Elsewhere on Kampala road are Crane Chambers, Rwenzori House and IPS building on parliament avenue where engineers used glass artistically to partition 25000sq foot office complexes - depending on ones preference. The latest best case scenario of office partitions is the multi million The New Vision office extension on third street.
Casement and other dealers in Nakasero, provide unlimited layouts to cater for small and big complexes. In prime areas of Muyenga, Ntinda and Kololo glass is taking more space on the roofs of houses to suit the expatriate community, elite and the sophisticated tastes of Kampala folks.
"Creative engineers are today replacing walls and conventional inverted V shaped roofs with glass.

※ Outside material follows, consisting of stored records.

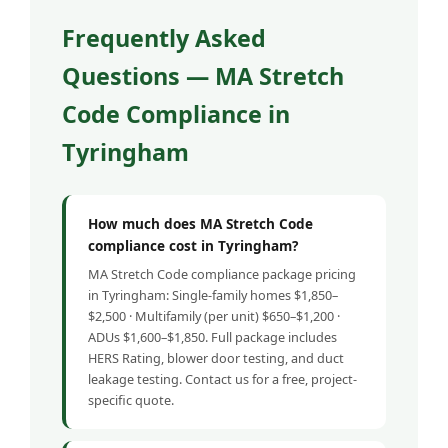
Frequently Asked
Questions — MA Stretch
Code Compliance in
Tyringham
How much does MA Stretch Code
compliance cost in Tyringham?
MA Stretch Code compliance package pricing
in Tyringham: Single-family homes $1,850–
$2,500 · Multifamily (per unit) $650–$1,200 ·
ADUs $1,600–$1,850. Full package includes
HERS Rating, blower door testing, and duct
leakage testing. Contact us for a free, project-
specific quote.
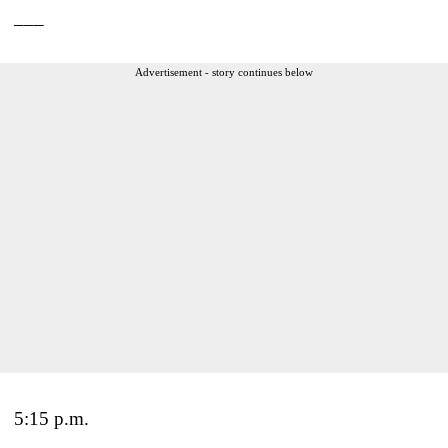
___
Advertisement - story continues below
5:15 p.m.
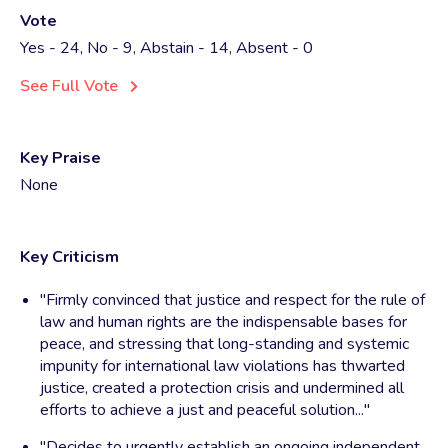
Vote
Yes - 24, No - 9, Abstain - 14, Absent - 0
See Full Vote
Key Praise
None
Key Criticism
"Firmly convinced that justice and respect for the rule of
law and human rights are the indispensable bases for
peace, and stressing that long-standing and systemic
impunity for international law violations has thwarted
justice, created a protection crisis and undermined all
efforts to achieve a just and peaceful solution..."
"Decides to urgently establish an ongoing independent,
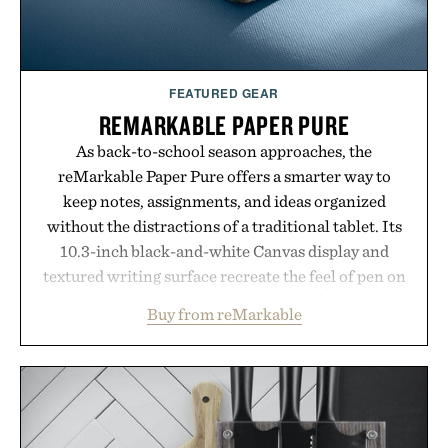
Presented by Unisom.
Consult a physician before consuming any new
supplement or medication. Any health claims made
FEATURED GEAR
are solely those of the brand and not those of
REMARKABLE PAPER PURE
Uncrate.
As back-to-school season approaches, the
reMarkable Paper Pure offers a smarter way to
keep notes, assignments, and ideas organized
without the distractions of a traditional tablet. Its
10.3-inch black-and-white Canvas display and
textured writing surface recreate the feel of pen on
paper, while near-instant digital ink makes
Buy from reMarkable
lectures, study sessions, and brainstorming feel
natural. Lightweight enough to carry between
classes and capable of lasting up to three weeks on
a charge, it also syncs with Google Drive, OneDrive,
Dropbox, and popular calendar platforms, with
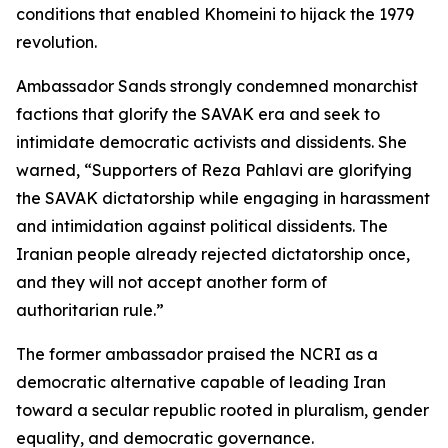
conditions that enabled Khomeini to hijack the 1979
revolution.
Ambassador Sands strongly condemned monarchist
factions that glorify the SAVAK era and seek to
intimidate democratic activists and dissidents. She
warned, “Supporters of Reza Pahlavi are glorifying
the SAVAK dictatorship while engaging in harassment
and intimidation against political dissidents. The
Iranian people already rejected dictatorship once,
and they will not accept another form of
authoritarian rule.”
The former ambassador praised the NCRI as a
democratic alternative capable of leading Iran
toward a secular republic rooted in pluralism, gender
equality, and democratic governance.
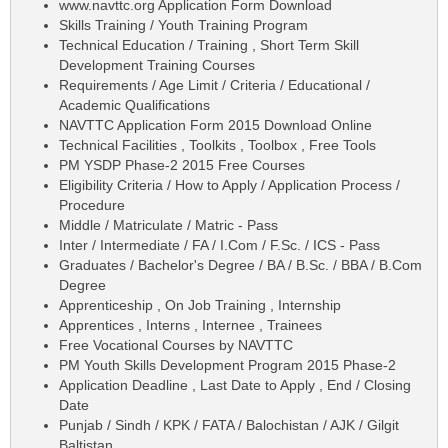
www.navttc.org Application Form Download
Skills Training / Youth Training Program
Technical Education / Training , Short Term Skill
Development Training Courses
Requirements / Age Limit / Criteria / Educational /
Academic Qualifications
NAVTTC Application Form 2015 Download Online
Technical Facilities , Toolkits , Toolbox , Free Tools
PM YSDP Phase-2 2015 Free Courses
Eligibility Criteria / How to Apply / Application Process /
Procedure
Middle / Matriculate / Matric - Pass
Inter / Intermediate / FA / I.Com / F.Sc. / ICS - Pass
Graduates / Bachelor's Degree / BA / B.Sc. / BBA / B.Com
Degree
Apprenticeship , On Job Training , Internship
Apprentices , Interns , Internee , Trainees
Free Vocational Courses by NAVTTC
PM Youth Skills Development Program 2015 Phase-2
Application Deadline , Last Date to Apply , End / Closing
Date
Punjab / Sindh / KPK / FATA / Balochistan / AJK / Gilgit
Baltistan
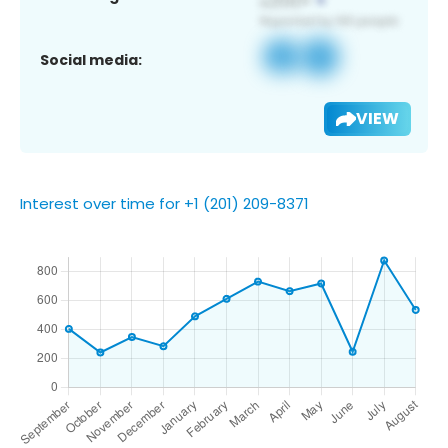
Social media:
VIEW
Interest over time for +1 (201) 209-8371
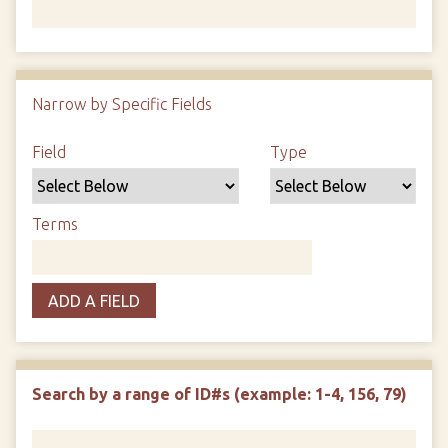
Number of rows in "Narrow by Specific Fields":
1
Narrow by Specific Fields
Search Field
Search Type
Search Terms
Search Joiner
Field
Type
Terms
ADD A FIELD
Search by a range of ID#s (example: 1-4, 156, 79)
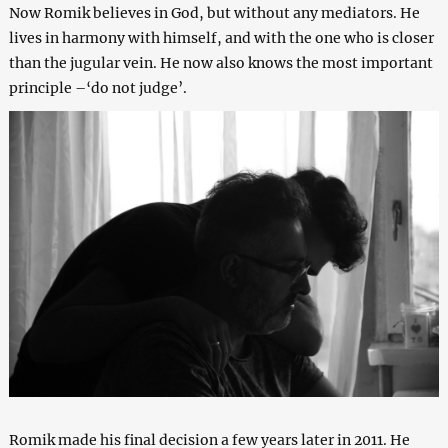
Now Romik believes in God, but without any mediators. He
lives in harmony with himself, and with the one who is closer
than the jugular vein. He now also knows the most important
principle –‘do not judge’.
Romik made his final decision a few years later in 2011. He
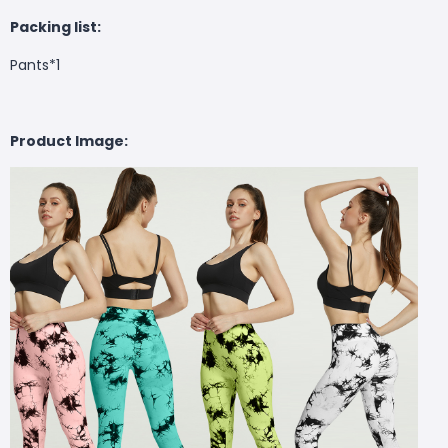
Packing list:
Pants*1
Product Image:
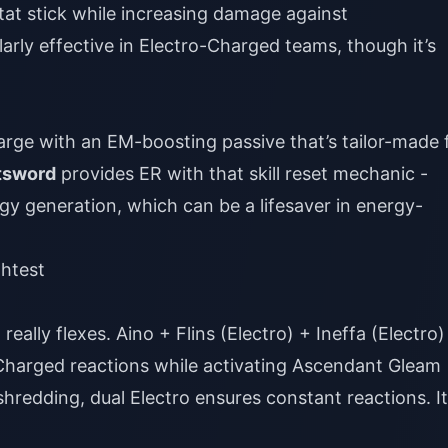
tat stick while increasing damage against
arly effective in Electro-Charged teams, though it’s
rge with an EM-boosting passive that’s tailor-made 
atsword
provides ER with that skill reset mechanic -
y generation, which can be a lifesaver in energy-
ghtest
eally flexes. Aino + Flins (Electro) + Ineffa (Electro)
harged reactions while activating Ascendant Gleam
redding, dual Electro ensures constant reactions. It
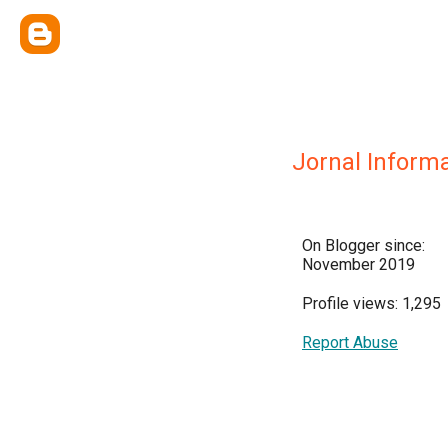
Jornal Informa
On Blogger since:
November 2019
Profile views: 1,295
Report Abuse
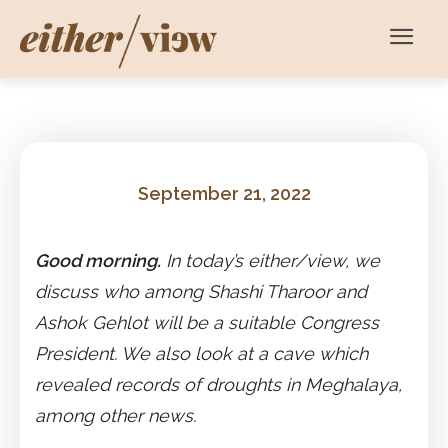
September 21, 2022
Good morning.
In today’s either/view, we
discuss who among Shashi Tharoor and
Ashok Gehlot will be a suitable Congress
President. We also look at a cave which
revealed records of droughts in Meghalaya,
among other news.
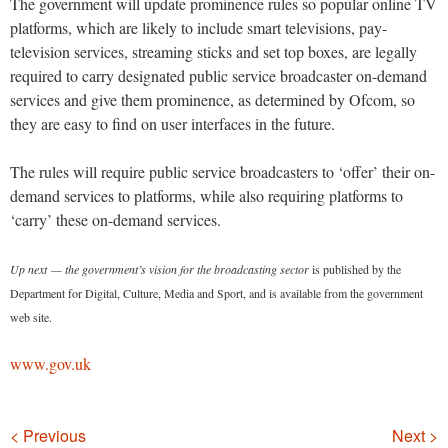
The government will update prominence rules so popular online TV
platforms, which are likely to include smart televisions, pay-
television services, streaming sticks and set top boxes, are legally
required to carry designated public service broadcaster on-demand
services and give them prominence, as determined by Ofcom, so
they are easy to find on user interfaces in the future.
The rules will require public service broadcasters to ‘offer’ their on-
demand services to platforms, while also requiring platforms to
‘carry’ these on-demand services.
Up next — the government’s vision for the broadcasting sector
is published by the
Department for Digital, Culture, Media and Sport, and is available from the government
web site.
www.gov.uk
Navigation
< Previous
Next >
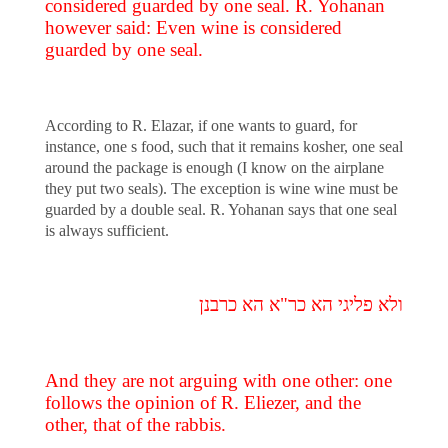
considered guarded by one seal. R. Yohanan
however said: Even wine is considered
guarded by one seal.
According to R. Elazar, if one wants to guard, for
instance, one s food, such that it remains kosher, one seal
around the package is enough (I know on the airplane
they put two seals). The exception is wine wine must be
guarded by a double seal. R. Yohanan says that one seal
is always sufficient.
ולא פליגי הא כר"א הא כרבנן
And they are not arguing with one other: one
follows the opinion of R. Eliezer, and the
other, that of the rabbis.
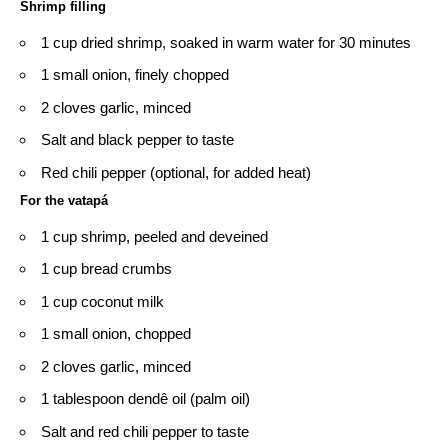
Shrimp filling
1 cup dried shrimp, soaked in warm water for 30 minutes
1 small onion, finely chopped
2 cloves garlic, minced
Salt and black pepper to taste
Red chili pepper (optional, for added heat)
For the vatapá
1 cup shrimp, peeled and deveined
1 cup bread crumbs
1 cup coconut milk
1 small onion, chopped
2 cloves garlic, minced
1 tablespoon dendê oil (palm oil)
Salt and red chili pepper to taste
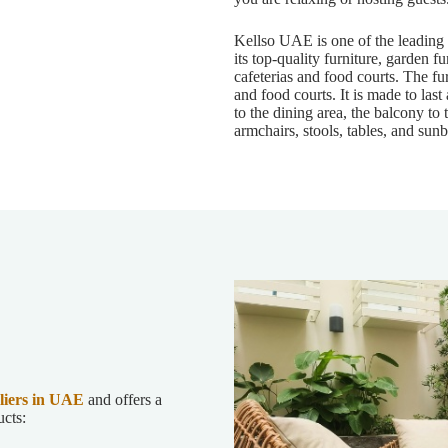
Kellso UAE is one of the leading
its top-quality furniture, garden fu
cafeterias and food courts. The fur
and food courts. It is made to last
to the dining area, the balcony to 
armchairs, stools, tables, and sunb
liers in UAE
and offers a
ucts:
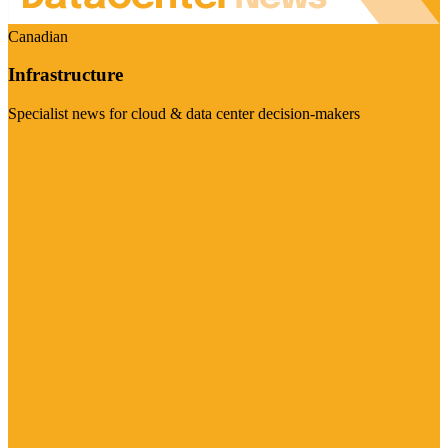
Canadian
Infrastructure
Specialist news for cloud & data center decision-makers
Visit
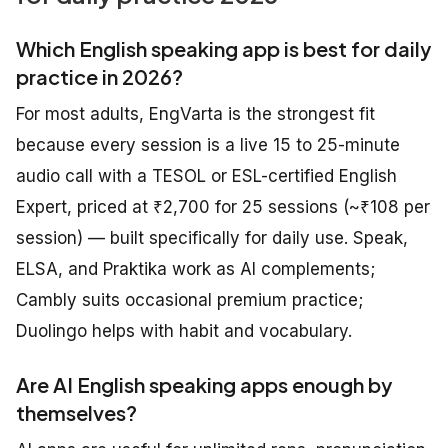
Which English speaking app is best for daily
practice in 2026?
For most adults, EngVarta is the strongest fit
because every session is a live 15 to 25-minute
audio call with a TESOL or ESL-certified English
Expert, priced at ₹2,700 for 25 sessions (~₹108 per
session) — built specifically for daily use. Speak,
ELSA, and Praktika work as AI complements;
Cambly suits occasional premium practice;
Duolingo helps with habit and vocabulary.
Are AI English speaking apps enough by
themselves?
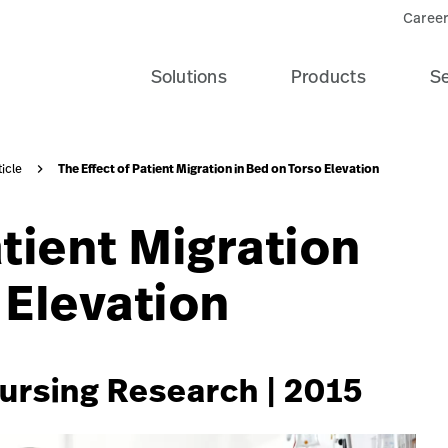
e-patient-recovery-banner-seo-card?$recentlyViewedProdu
Career
Solutions
Products
Se
The Effect of Patient Migration in Bed on Torso Elevation
ticle
atient Migration
 Elevation
Nursing Research | 2015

Iron sheets, tiles and asbestos materials may take up 80-90 percent of the roof but glass spices up the lighting inside!" says a designer.
There are the translucent glass fibres now in the shops, which have the same profile as roofs. But they provide excellent lighting within the building. As the mall craze takes grips of Kampala, horizontal and slide glass windows have proven maintenance cost free and a desire for up class developers.
A survey of hardware stores is evidence of stocks ranging from 3030, 4030 and 6030 in either insulated or non-insulated material. Some of the windows come with latches and half screens. To contain over exposure blinds give occupants a sense of privacy.
"Switching to glass means more solar heat gained in the daytime thus a need for efficient ventilation for occupants to cope with it" cautions an architect. However, the style of the roof generally depends on the material chosen to frame the glass. The options comprise aluminium, steel, timber or PVC. Glass is heavy and expensive. Spend a little bit more and roof lights can be made to order.
Timber is appropriate for old Elizabethan structures. Slim steel serves well in modern property. One needs planning and regulation approval from the authorities.
With glass one can now have louvers measuring from 3'X3' and 4'X3' with overlapping blades to suit different weather. In store are pitched glass roofs fast replacing the conventional roofing material and style because of changing preferences and tastes in lifestyle. Glass has catered for the needs of the flower industry and Entebbe wild life centre for the snakes collection. Glass adds more light accessibility into the house, this is in addition to that sipping in through the windows. One needs tinted glass for some privacy.
The roof of a house is a key issue in terms of light, price and temperatures.
And a registered architect should approve, a source in the town engineer's office cautions that the material one uses for the roof.
Heavy glass in modern architecture takes more steel bars than wood reserve which is applicable for Elizabethan style structures.
Look carefully and even the wall louvers are now available in3'X3' and 4'X3' sizes. They are either fixed or adjustable. They are efficient in any building that needs ventilation.
In the glass revolution, glass is taking centre stage. In the Sheraton, Paraa Sarova and established high class catering places glass ashtrays/table tops, glass refrigerators and light shades of glass are now in vogue. The Biblical glass paintings gracing the Church walls are fast getting focus as interior decor specialists are picking on them.
Nadia Ngina in Jinja says, glass has an advantage. You can monitor what is taking place next door without going there physically.
Meanwhile, an executive says his employees are able to deliver more in the time they spend in office unlike it is in wood compartments.
"Glass gives one the conscience that some one is watching them which keeps a secretary on her key board and a cleaner with his tools" says Aggrey Kamukama.
Complimenting glass structures, Joseph Mugisa, the chief fire officer says glass is favourable in rescuing fire gutted houses.